* _TEXTE DE LA PAGE_
»»

Autre enjeu, la plupart des protéines de notre alimentation sont d’origine animale, et donc fortement émettrices de gaz à effet de serre. À la fois le contexte de changement climatique et les prévisions qui font état d’une hausse de la consommation de protéines à l’échelle mondiale, justifient la nécessité d’explorer d’autres scénarios et potentiels de protéines pour l’Europe.
Algues, insectes, fermentation microbienne (levures, champignons, bactéries) et viande cultivée ont ainsi été comparés sur leurs besoins en énergie et en ressources, leur impact environnemental, leur contenu nutritionnel ou encore leur potentiel de substitution aux protéines conventionnelles. Une comparaison rendue « malaisée » en raison du faible nombre de travaux et de données existantes, précisent les auteurs de l’étude.
Globalement, de meilleurs résultats sur les ressources utilisées
Sur la question de l’utilisation des terres et des matières premières, chacune des protéines alternatives évaluées a une utilisation « équivalente ou inférieure à celle des protéines conventionnelles ». D’autre part, certains processus de production ont recours aux déchets émis par d’autres productions, limitant leur impact.
Les algues présentent « sans équivoque de meilleurs résultats » sur l’utilisation de la ressource en eau, puisqu’elles sont cultivées dans l’eau de mer. Bien que les données soient incertaines, la fermentation microbienne et la viande cultivée sont susceptibles de consommer beaucoup moins d’eau que la production bovine.
Les besoins énergétiques des protéines alternatives sont plus complexes à évaluer, car ils dépendent fortement des processus et des intrants utilisés. En revanche, les auteurs de l’étude soulignent que leurs émissions de gaz à effet de serre (GES) sont inférieures à celles de la viande bovine et des produits laitiers, « bien que la viande cultivée puisse avoir des émissions comparables à celles des systèmes de production de volaille les plus efficaces ».
Un contre-exemple existe cependant avec la production d’algues, qui, lorsqu’elle est destinée à l’alimentation animale, génère plus d’émissions de GES que la culture de soja.

««

* _LISTE DES ENTRÉES_
»»

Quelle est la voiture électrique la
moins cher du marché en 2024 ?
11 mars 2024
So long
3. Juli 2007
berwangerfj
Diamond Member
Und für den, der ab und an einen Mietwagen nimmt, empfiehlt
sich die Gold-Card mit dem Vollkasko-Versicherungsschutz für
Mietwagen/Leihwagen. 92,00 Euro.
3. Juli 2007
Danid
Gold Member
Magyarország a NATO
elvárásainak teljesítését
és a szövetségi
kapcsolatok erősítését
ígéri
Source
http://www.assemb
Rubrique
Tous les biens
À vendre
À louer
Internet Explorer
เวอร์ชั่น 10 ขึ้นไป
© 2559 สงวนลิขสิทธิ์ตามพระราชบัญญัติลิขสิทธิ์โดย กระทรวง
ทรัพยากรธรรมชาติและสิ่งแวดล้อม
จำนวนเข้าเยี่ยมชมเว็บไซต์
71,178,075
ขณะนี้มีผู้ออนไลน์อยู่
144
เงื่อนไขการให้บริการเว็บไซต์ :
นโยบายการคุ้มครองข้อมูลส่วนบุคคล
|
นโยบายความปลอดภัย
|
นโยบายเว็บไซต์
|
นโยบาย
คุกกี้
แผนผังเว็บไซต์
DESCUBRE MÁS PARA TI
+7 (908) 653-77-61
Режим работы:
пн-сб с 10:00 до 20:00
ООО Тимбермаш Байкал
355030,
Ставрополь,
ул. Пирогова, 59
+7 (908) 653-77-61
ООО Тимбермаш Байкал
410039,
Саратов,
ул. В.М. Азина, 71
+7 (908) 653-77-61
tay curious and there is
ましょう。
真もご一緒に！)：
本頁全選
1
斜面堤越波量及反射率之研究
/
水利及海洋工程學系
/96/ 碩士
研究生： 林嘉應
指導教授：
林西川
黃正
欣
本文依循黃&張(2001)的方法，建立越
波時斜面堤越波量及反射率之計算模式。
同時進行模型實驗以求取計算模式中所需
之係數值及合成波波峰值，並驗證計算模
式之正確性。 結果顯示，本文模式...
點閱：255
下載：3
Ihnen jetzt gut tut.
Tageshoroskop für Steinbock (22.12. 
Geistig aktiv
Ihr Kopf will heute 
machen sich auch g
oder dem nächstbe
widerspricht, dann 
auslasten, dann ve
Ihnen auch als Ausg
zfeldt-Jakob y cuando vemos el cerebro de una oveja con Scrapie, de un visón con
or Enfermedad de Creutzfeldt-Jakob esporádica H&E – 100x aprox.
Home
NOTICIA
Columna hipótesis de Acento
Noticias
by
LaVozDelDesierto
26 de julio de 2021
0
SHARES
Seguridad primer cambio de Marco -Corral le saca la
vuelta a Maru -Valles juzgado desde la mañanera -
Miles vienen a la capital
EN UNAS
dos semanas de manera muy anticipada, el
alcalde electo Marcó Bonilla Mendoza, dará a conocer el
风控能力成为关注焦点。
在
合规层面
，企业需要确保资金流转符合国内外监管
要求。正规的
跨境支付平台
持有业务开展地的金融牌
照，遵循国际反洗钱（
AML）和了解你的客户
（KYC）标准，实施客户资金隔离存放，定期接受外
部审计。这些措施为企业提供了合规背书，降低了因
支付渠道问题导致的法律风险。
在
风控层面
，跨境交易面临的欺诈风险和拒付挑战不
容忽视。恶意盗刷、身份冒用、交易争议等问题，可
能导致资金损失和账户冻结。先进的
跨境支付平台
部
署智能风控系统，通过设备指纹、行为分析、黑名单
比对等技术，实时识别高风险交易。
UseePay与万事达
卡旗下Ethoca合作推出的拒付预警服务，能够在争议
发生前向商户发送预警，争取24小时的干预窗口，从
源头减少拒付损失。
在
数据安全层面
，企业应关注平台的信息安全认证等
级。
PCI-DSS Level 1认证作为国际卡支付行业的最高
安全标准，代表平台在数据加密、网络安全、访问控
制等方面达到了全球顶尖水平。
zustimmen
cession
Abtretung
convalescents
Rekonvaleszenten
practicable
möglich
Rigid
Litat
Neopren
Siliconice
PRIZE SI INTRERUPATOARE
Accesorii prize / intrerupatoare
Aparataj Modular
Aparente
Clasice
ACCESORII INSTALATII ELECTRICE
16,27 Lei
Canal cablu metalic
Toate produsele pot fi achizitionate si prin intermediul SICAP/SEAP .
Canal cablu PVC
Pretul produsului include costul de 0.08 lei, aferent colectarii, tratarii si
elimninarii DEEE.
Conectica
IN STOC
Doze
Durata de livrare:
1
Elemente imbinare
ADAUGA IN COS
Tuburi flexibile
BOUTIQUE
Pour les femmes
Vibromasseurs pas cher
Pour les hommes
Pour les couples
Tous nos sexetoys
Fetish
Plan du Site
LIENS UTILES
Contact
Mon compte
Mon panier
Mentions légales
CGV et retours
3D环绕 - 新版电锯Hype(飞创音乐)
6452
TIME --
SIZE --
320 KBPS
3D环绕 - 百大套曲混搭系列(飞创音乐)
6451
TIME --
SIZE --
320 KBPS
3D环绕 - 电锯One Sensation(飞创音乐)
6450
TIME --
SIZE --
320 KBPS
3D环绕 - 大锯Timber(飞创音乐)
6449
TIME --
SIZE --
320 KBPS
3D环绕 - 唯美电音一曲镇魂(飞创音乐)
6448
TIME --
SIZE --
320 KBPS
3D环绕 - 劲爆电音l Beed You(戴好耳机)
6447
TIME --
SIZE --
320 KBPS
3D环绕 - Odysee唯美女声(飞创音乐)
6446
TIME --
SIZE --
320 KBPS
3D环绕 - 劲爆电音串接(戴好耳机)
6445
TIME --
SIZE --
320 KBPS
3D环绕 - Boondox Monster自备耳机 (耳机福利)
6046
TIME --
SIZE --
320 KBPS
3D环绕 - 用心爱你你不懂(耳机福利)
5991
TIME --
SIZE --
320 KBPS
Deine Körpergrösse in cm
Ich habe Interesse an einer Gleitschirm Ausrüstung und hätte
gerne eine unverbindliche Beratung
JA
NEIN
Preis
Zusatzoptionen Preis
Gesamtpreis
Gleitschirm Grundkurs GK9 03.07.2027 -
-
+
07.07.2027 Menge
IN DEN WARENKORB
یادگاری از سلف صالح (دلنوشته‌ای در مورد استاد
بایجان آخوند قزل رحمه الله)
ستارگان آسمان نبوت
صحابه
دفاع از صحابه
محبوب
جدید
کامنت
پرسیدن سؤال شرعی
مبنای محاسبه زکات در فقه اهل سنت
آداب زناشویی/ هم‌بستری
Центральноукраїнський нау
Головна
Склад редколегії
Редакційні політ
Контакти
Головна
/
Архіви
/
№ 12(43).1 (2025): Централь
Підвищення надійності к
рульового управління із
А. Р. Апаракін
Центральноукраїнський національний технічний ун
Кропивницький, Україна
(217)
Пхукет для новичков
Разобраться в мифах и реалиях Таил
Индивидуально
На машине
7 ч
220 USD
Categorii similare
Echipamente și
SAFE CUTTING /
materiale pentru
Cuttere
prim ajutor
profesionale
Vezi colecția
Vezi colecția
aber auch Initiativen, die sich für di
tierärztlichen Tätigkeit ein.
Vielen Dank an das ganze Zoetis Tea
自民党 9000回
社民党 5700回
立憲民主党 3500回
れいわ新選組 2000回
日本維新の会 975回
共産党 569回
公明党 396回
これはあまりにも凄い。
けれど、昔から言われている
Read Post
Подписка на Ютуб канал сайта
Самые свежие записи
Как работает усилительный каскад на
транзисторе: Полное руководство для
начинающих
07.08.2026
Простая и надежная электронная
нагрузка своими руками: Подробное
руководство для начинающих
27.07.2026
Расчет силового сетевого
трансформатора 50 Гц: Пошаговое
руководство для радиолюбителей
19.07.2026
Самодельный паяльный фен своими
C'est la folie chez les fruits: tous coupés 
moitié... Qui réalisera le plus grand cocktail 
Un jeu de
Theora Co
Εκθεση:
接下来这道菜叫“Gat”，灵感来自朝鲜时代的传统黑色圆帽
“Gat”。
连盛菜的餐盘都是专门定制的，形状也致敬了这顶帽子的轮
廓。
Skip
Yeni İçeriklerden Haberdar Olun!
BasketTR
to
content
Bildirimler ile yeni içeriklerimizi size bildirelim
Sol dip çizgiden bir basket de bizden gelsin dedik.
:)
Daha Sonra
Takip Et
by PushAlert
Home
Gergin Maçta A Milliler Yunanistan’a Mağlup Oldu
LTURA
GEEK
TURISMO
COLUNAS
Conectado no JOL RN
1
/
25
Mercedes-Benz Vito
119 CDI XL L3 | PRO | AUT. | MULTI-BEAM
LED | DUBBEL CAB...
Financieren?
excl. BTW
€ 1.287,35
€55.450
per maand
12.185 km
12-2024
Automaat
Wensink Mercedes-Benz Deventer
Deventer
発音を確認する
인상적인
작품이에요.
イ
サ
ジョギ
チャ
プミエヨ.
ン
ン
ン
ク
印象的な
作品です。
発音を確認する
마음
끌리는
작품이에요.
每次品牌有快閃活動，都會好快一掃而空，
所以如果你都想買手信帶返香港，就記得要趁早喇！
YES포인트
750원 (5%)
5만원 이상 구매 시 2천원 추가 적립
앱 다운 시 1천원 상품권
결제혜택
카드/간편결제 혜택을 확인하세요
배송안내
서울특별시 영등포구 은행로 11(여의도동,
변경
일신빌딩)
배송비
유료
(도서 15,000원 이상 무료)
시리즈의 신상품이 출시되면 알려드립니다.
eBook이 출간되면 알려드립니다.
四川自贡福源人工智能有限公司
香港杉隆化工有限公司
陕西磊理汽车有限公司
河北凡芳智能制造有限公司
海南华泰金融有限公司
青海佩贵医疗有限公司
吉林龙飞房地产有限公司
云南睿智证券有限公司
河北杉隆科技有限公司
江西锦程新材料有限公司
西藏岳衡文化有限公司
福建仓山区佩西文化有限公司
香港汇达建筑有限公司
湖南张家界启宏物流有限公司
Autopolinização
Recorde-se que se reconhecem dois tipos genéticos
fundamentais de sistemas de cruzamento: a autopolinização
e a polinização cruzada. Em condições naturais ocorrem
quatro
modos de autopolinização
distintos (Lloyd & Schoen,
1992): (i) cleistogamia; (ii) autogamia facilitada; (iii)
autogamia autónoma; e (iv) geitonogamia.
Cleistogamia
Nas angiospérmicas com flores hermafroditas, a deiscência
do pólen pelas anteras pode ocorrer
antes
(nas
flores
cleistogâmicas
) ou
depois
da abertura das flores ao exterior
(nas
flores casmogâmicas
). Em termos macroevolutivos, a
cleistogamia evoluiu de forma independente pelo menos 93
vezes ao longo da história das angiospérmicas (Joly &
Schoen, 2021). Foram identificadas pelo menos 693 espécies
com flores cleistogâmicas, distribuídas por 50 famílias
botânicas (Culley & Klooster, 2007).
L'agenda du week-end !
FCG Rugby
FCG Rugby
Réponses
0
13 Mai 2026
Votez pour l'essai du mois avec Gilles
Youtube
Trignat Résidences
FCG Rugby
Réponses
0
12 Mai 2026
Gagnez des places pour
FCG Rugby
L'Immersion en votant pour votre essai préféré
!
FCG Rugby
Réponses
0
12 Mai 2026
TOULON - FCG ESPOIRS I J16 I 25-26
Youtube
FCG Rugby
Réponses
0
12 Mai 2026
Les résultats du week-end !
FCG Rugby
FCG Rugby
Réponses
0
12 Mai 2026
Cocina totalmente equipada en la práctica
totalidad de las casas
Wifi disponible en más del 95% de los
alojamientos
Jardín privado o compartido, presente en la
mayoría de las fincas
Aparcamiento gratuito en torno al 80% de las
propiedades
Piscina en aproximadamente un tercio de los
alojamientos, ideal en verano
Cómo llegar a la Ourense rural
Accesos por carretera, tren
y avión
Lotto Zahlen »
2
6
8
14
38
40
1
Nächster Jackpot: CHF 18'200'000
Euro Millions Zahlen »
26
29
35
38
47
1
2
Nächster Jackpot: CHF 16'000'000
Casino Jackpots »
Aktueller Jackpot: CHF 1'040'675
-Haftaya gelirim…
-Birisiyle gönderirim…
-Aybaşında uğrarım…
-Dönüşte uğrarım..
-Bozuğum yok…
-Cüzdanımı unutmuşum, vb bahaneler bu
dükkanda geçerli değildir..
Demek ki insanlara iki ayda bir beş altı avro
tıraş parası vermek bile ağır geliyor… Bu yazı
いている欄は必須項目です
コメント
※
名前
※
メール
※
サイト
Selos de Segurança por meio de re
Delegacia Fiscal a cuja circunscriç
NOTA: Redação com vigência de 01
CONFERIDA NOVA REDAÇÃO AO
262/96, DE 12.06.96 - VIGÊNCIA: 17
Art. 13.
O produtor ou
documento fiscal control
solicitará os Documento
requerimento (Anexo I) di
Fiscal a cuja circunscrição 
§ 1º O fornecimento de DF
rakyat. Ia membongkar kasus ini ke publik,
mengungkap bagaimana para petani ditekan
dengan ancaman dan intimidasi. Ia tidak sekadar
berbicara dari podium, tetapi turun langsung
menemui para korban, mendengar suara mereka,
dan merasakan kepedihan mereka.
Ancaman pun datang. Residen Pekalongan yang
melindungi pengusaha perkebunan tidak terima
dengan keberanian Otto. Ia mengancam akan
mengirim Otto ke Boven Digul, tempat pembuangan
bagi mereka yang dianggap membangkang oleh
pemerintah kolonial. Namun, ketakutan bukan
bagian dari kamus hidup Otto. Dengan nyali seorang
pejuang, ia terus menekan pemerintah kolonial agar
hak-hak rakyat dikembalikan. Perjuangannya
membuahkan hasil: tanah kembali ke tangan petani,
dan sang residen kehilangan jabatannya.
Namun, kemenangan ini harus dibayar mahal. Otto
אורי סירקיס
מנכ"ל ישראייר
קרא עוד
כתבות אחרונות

««

* _VOS TÂCHES_
A) Recopiez le passage du texte de la page qui commence aux mots « Les besoins énergétiques » et s'arrête après « culture de soja. », en y substituant « colza » à « soja ».
B) D'après le texte de la page, pourquoi les algues obtiennent-elles de meilleurs résultats sur l'utilisation de la ressource en eau ?
C) Prolongez le texte sur les sources alimentaires alternatives à partir de sa dernière phrase.

* _RÉPONSES FOURNIES_
A)
Les besoins énergétiques des protéines alternatives sont plus complexes à évaluer, car ils dépendent fortement des processus et des intrants utilisés. En revanche, les auteurs de l’étude soulignent que leurs émissions de gaz à effet de serre (GES) sont inférieures à celles de la viande bovine et des produits laitiers, « bien que la viande cultivée puisse avoir des émissions comparables à celles des systèmes de production de volaille les plus efficaces ».
Un contre-exemple existe cependant avec la production d’algues, qui, lorsqu’elle est destinée à l’alimentation animale, génère plus d’émissions de GES que la culture de colza.

B) Parce qu'elles sont cultivées dans l'eau de mer.

C)
Intérêts nutritionnels prometteurs
« Certaines protéines alternatives offrent un profil nutritionnel bénéfique par rapport aux protéines animales conventionnelles », avance le rapport. Néanmoins, la biodisponibilité des nutriments qu’elles contiennent reste insuffisamment étudiée.
Il ressort malgré tout que la teneur en protéine est plus élevée pour les microalgues et les insectes, comparativement aux sources de protéines conventionnelles. Il en va de même pour leur teneur en fibres, vitamines et minéraux. Pour la teneur en matières grasses, les algues sont particulièrement intéressantes, d’autant plus qu’elles contiennent des acides gras sains en concentrations élevées.
La fermentation microbienne, avec les mycoprotéines, s’impose également pour sa richesse en micronutriments, et sa faible teneur en matière grasse. La viande cultivée est quant à elle supposée fournir le même profil de nutriments que les produits carnés conventionnels.
Investir dans la recherche pour répondre aux freins restants
« Les protéines alternatives se heurtent à des obstacles considérables lorsqu’il s’agit d’étendre les technologies et d’atteindre la viabilité commerciale, par rapport aux sources conventionnelles subventionnées », indique le service de recherche du Parlement européen.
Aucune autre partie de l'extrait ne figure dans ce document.